Палмер опять попытался поднять руку, на этот раз ему удалось оторвать плечо от спинки кресла.— Хватит,— пробормотал он.

— Я сказал уже, что это не касается тебя лично,— безжалостно напомнил ему Бернс.— Мужчины отличаются от женщин. У женщин есть дети, и они вьют для них гнездо. И все такое. Инертность — вот женская отличительная черта. Я, конечно, не имею в виду необузданных баб или проституток. Я имею в виду обычных порядочных женщин. Такая встречается с сексом только однажды, у себя дома. Но мужчины созданы иначе. Это вечные искатели приключений. Такая уж у них природа, Вуди. Взгляни, как устроен мужчина и как устроена женщина, и тебе будет ясно, что она останется инертной, а ему сам бог велел не зевать, а действовать. И люди не в силах что-то изменить. Они такими сотворены — вот в чем штука. И следовательно...— Бернс нахмурился и умолк.— И следовательно...— Он размашистым движением провел рукой по своим узким губам...— И следовательно,— выговорил он наконец,— никакого значения не имеет: как бы прекрасно ни было дома, мужчина вечно чего-то ищет. А когда дома не все хорошо, он уже не спрашивает: почему? Он сам начинает искать ответ на этот вопрос уже вне дома. У некоторых все хорошо и дома и вне семьи. В таких случаях никто не виноват — ни они, ни их жены. Просто мужчины не могут с этим совладать. Такая уж у нас природа. Вот и все.

Палмер долгое время сидел неподвижно. Он чувствовал себя непринужденно, мог даже уснуть на глазах Бернса. Но в то же время, наблюдая за собой откуда-то со стороны, он видел сам себя в этом жалком, неприглядном обличье. С огромным усилием он выпрямился в кресле и заявил: — Все это чушь.

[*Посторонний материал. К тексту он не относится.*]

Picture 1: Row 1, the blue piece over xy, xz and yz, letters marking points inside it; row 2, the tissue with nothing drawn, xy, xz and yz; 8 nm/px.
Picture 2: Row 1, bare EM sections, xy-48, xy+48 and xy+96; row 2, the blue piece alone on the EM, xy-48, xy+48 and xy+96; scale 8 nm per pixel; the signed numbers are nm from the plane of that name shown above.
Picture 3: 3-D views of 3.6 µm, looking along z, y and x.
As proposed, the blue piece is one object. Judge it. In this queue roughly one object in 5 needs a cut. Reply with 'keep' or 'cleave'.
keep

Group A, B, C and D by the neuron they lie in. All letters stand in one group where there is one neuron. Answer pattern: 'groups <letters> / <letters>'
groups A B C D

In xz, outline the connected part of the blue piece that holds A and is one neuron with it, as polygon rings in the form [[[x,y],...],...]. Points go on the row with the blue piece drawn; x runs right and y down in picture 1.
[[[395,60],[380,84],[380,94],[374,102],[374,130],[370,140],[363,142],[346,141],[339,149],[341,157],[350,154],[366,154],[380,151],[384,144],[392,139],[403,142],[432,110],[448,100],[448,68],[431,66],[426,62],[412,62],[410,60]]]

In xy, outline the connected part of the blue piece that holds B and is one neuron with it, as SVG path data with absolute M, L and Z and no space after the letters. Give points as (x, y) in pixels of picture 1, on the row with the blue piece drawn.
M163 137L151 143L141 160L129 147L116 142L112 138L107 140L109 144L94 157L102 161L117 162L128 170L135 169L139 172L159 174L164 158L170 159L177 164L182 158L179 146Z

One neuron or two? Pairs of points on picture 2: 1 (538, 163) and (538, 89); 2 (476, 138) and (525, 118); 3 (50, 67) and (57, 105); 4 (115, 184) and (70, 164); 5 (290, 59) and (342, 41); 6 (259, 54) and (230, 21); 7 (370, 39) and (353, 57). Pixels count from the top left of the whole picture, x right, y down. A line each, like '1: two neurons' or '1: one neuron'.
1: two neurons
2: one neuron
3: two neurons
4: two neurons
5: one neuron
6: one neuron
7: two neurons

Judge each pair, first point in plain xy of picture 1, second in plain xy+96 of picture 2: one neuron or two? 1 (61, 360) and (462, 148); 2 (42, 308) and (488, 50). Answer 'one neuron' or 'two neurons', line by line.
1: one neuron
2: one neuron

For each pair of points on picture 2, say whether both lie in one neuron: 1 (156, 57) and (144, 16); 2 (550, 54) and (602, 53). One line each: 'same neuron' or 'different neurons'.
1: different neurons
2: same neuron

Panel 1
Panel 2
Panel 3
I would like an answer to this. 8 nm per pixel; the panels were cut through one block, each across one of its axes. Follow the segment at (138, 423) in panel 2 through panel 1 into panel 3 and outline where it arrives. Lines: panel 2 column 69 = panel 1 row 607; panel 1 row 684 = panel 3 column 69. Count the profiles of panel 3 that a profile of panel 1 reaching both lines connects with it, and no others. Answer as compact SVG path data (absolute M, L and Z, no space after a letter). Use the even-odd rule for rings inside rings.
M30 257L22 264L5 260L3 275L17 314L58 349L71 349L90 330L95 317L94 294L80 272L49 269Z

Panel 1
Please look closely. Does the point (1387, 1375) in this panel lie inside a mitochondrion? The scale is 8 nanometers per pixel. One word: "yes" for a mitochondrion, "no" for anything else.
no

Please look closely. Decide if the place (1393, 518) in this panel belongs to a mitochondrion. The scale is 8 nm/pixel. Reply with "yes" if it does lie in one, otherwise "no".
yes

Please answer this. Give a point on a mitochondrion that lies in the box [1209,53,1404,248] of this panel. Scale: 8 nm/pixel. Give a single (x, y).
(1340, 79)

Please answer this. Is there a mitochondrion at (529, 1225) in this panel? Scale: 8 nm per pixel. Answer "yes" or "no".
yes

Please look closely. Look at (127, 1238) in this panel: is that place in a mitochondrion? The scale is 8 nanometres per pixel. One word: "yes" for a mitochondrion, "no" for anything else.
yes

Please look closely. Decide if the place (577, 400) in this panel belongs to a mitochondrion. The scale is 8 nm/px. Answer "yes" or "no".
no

Бернс расхохотался: — Чем скорее, душенька, ты поймешь, что я говорю чистейшую правду, тем скорей самому тебе станет легче жить.— И он опять потянулся к телефону: — Давай позовем Персика, а?

Палмер закрыл глаза.— Никаких Персиков, никаких Пончиков.— Он открыл глаза и медленно вытолкнул себя из кресла, чувствуя, как неприятно напряглись у него мускулы, когда он встал на ноги.

— Разве это может повредить? — настаивал Бернс.— Вполне порядочная дамочка, днем она работает кассиршей на аэродроме. Поневоле должна быть порядочной, верно я гврю?

— Можно сейчас достать здесь такси? — поинтересовался Палмер, шагнув к выходу.

— Ну куда тебе спешить, Вуди? Пообщайся с людьми. Встряхнись немножко. Подурачься, в конце концов. Чего тебе бояться?

Палмер услышал, как Бернс, спотыкаясь, встал и пошел вслед за ним к двери.— «Будь смелым со мной и не бойся,— пробормотал Палмер.— Ведь я не дитя, мой любимый. Будь же страстным со мной...»

— Что?..

— ...«Будь страстным, дорогой»,— сказал Палмер, открывая дверь.

— Ты порядочно-таки накачался, Вуди,— предостерег его Бернс.— Давай я вызову свою машину.— Он последовал за Палмером по коридору.

— Бомбсвиль, США,— сказал Палмер, дважды ткнув пальцем в кнопку вызова, прежде чем лифт пришел в движение.

— Вижу, что самому тебе не справиться.— Голос Бернса звучал озабоченно и в то же время раздраженно.— Я спущусь с тобой и поймаю такси.

— Никаких такси, Мак, Мэкки Нож! [Герой пьесы Брехта «Трехгрошовая опера».]— ответил Палмер. Двери лифта раздвинулись.

— Я спущусь с тобой.— Бернс вошел в кабину лифта вместе с Палмером и нажал нижнюю кнопку.

— «Перчатки Мэкки — из капрона,— тихо напевал Палмер.— С них кровь смывается легко...»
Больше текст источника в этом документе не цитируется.